What the task requires
Recast the lines of the entries below as a JSON list of strings, one string per line with blank lines left out, starting at the line containing "name author: Urb." and ending at the line containing "collector number: 130".

-----

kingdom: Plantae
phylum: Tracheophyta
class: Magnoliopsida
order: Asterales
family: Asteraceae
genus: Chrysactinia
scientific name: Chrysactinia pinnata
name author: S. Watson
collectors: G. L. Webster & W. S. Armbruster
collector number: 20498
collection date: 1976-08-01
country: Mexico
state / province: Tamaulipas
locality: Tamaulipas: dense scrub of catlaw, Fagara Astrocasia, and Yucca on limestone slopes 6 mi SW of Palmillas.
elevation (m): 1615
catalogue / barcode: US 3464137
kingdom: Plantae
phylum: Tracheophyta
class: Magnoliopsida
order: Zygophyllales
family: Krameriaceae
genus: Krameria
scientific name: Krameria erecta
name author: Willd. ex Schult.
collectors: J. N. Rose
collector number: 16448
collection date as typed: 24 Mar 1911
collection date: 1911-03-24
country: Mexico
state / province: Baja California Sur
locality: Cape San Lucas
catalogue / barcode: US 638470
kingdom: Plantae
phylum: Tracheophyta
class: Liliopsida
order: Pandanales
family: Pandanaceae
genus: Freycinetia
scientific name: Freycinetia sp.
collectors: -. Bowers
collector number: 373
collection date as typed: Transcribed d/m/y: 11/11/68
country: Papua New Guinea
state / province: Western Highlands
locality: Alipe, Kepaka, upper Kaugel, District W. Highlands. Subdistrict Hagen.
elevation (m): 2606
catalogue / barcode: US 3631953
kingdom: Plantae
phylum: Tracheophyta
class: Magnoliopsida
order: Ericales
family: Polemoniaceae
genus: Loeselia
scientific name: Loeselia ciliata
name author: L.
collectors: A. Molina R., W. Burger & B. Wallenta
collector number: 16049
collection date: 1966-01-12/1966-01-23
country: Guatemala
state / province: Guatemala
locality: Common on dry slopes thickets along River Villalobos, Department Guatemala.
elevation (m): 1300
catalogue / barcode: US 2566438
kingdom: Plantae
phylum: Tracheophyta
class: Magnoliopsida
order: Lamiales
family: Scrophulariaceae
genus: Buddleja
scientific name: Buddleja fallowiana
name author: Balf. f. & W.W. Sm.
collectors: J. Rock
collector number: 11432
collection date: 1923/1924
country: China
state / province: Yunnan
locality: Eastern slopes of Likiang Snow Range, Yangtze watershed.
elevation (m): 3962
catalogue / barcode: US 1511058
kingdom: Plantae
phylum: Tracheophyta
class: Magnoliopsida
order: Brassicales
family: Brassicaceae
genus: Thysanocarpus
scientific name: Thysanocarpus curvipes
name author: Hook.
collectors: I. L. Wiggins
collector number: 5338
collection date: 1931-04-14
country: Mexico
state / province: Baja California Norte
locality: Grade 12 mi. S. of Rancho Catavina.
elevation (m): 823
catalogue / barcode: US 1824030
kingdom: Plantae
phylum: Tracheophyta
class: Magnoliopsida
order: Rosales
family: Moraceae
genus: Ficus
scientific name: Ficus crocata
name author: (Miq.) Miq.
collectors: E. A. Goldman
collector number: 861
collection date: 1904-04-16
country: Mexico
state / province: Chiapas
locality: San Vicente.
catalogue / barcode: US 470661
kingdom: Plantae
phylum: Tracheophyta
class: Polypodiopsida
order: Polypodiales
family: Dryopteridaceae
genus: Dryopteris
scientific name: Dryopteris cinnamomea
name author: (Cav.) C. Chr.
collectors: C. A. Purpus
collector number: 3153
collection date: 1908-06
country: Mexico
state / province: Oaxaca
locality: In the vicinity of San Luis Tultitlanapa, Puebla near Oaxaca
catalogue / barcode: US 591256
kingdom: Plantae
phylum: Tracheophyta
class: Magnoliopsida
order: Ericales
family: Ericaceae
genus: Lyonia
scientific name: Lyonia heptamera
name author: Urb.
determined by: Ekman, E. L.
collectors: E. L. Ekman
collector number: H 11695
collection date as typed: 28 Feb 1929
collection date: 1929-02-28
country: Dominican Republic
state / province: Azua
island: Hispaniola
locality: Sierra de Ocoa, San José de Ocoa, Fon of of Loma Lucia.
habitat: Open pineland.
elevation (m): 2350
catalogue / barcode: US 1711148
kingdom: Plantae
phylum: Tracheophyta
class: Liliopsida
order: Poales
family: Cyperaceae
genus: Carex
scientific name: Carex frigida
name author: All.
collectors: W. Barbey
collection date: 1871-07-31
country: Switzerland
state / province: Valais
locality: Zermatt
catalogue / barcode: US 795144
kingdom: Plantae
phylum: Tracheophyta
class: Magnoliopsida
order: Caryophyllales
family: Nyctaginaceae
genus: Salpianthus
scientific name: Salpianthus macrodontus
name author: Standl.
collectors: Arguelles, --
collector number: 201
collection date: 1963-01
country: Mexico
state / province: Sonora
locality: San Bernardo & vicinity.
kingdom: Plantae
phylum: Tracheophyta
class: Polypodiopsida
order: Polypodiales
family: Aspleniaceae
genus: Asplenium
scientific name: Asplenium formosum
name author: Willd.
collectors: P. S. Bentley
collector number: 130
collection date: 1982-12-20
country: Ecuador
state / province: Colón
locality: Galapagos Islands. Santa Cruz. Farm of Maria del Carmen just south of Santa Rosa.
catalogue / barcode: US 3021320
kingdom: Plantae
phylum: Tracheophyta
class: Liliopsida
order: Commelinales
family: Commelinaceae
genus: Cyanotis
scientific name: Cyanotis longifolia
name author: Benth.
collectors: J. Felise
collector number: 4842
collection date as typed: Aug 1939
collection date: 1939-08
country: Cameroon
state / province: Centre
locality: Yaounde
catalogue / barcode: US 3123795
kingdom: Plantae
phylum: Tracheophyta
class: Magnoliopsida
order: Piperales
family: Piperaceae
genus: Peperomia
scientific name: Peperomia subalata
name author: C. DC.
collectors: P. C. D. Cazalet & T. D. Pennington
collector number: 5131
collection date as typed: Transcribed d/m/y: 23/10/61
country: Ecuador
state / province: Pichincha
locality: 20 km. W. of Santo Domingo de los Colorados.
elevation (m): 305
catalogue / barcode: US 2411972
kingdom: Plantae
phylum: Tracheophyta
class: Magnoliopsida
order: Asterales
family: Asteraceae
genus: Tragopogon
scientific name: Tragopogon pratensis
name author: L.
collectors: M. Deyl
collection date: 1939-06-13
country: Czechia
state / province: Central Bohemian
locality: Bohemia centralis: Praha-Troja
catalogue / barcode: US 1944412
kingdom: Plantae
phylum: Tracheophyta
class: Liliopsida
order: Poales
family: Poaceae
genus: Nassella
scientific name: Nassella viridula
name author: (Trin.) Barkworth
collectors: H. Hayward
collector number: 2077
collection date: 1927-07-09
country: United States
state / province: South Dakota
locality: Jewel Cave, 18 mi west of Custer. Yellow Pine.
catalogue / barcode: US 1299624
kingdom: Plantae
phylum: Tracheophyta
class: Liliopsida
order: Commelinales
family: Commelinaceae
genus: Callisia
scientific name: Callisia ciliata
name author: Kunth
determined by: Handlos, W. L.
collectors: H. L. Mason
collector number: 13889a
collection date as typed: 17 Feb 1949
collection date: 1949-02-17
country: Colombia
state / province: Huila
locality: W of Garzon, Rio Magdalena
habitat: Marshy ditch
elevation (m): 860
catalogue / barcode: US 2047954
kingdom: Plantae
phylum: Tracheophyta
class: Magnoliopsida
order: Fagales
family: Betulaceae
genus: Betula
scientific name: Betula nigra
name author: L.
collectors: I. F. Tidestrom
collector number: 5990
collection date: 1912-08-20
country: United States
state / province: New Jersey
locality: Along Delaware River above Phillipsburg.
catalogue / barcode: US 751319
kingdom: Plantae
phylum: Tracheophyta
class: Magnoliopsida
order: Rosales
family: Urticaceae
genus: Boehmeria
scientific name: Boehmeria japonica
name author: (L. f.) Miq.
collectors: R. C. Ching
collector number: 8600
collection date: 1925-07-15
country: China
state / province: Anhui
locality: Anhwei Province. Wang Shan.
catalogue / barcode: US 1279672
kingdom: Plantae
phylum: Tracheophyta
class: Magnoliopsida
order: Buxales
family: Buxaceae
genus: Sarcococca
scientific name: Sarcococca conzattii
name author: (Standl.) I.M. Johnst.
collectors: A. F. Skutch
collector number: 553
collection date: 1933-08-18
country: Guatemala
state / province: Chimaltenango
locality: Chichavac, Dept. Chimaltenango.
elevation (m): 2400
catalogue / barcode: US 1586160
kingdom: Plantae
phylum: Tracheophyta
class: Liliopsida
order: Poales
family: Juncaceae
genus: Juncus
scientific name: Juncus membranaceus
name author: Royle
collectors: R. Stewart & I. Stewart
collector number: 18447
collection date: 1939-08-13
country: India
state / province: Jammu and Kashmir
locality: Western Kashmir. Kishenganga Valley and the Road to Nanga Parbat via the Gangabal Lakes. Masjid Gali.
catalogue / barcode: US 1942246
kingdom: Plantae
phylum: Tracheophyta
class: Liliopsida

-----

Complete response
[
  "name author: Urb.",
  "determined by: Ekman, E. L.",
  "collectors: E. L. Ekman",
  "collector number: H 11695",
  "collection date as typed: 28 Feb 1929",
  "collection date: 1929-02-28",
  "country: Dominican Republic",
  "state / province: Azua",
  "island: Hispaniola",
  "locality: Sierra de Ocoa, San José de Ocoa, Fon of of Loma Lucia.",
  "habitat: Open pineland.",
  "elevation (m): 2350",
  "catalogue / barcode: US 1711148",
  "kingdom: Plantae",
  "phylum: Tracheophyta",
  "class: Liliopsida",
  "order: Poales",
  "family: Cyperaceae",
  "genus: Carex",
  "scientific name: Carex frigida",
  "name author: All.",
  "collectors: W. Barbey",
  "collection date: 1871-07-31",
  "country: Switzerland",
  "state / province: Valais",
  "locality: Zermatt",
  "catalogue / barcode: US 795144",
  "kingdom: Plantae",
  "phylum: Tracheophyta",
  "class: Magnoliopsida",
  "order: Caryophyllales",
  "family: Nyctaginaceae",
  "genus: Salpianthus",
  "scientific name: Salpianthus macrodontus",
  "name author: Standl.",
  "collectors: Arguelles, --",
  "collector number: 201",
  "collection date: 1963-01",
  "country: Mexico",
  "state / province: Sonora",
  "locality: San Bernardo & vicinity.",
  "kingdom: Plantae",
  "phylum: Tracheophyta",
  "class: Polypodiopsida",
  "order: Polypodiales",
  "family: Aspleniaceae",
  "genus: Asplenium",
  "scientific name: Asplenium formosum",
  "name author: Willd.",
  "collectors: P. S. Bentley",
  "collector number: 130"
]